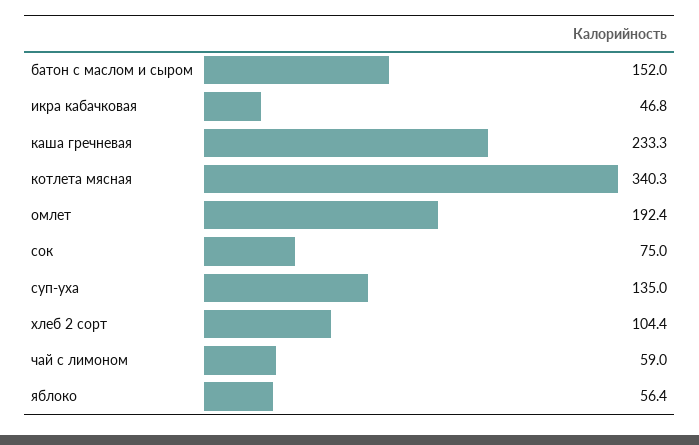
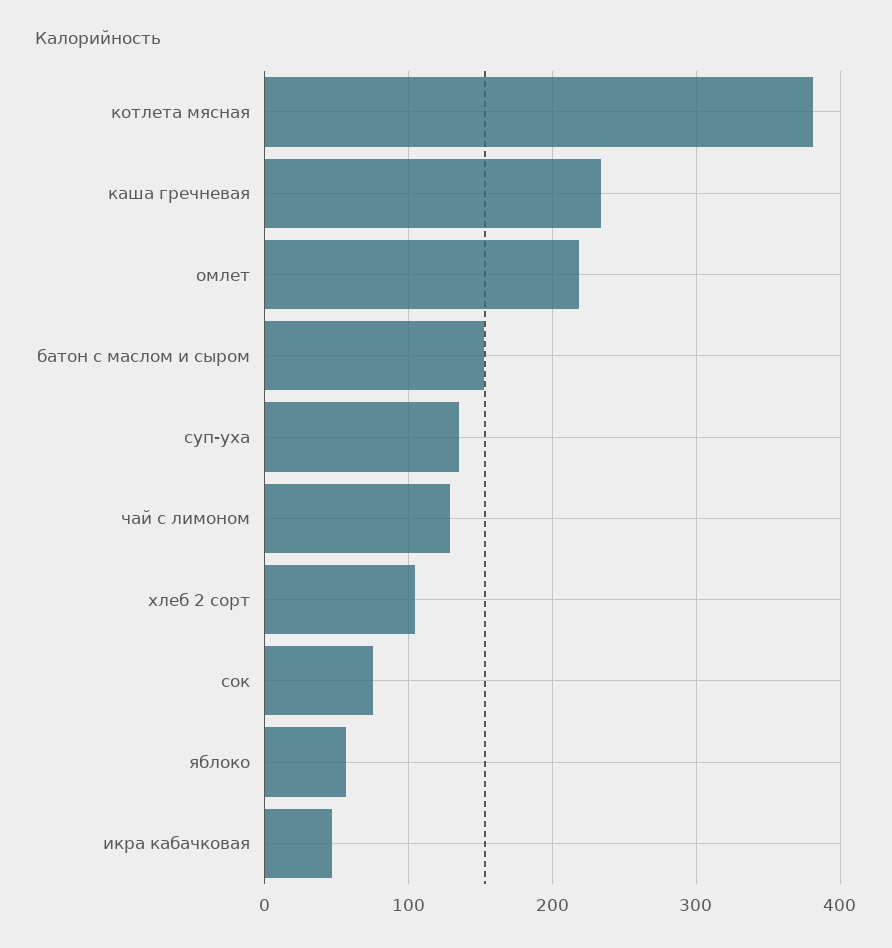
  {
    "батон с маслом и сыром": 152,
    "икра кабачковая": 46.8,
    "каша гречневая": 233.3,
-   "котлета мясная": 340.3,
+   "котлета мясная": 380,
-   "омлет": 192.4,
+   "омлет": 220,
    "сок": 75,
    "суп-уха": 135,
    "хлеб 2 сорт": 104.4,
-   "чай с лимоном": 59,
+   "чай с лимоном": 130,
    "яблоко": 56.4
  }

## Exercise
Print all of the entries word for word. Omit the pictures they contain.

## Your solution
  {
    "батон с маслом и сыром": 152,
    "икра кабачковая": 46.8,
    "каша гречневая": 233.3,
-   "котлета мясная": 340.3,
+   "котлета мясная": 380,
-   "омлет": 192.4,
+   "омлет": 220,
    "сок": 75,
    "суп-уха": 135,
    "хлеб 2 сорт": 104.4,
-   "чай с лимоном": 59,
+   "чай с лимоном": 130,
    "яблоко": 56.4
  }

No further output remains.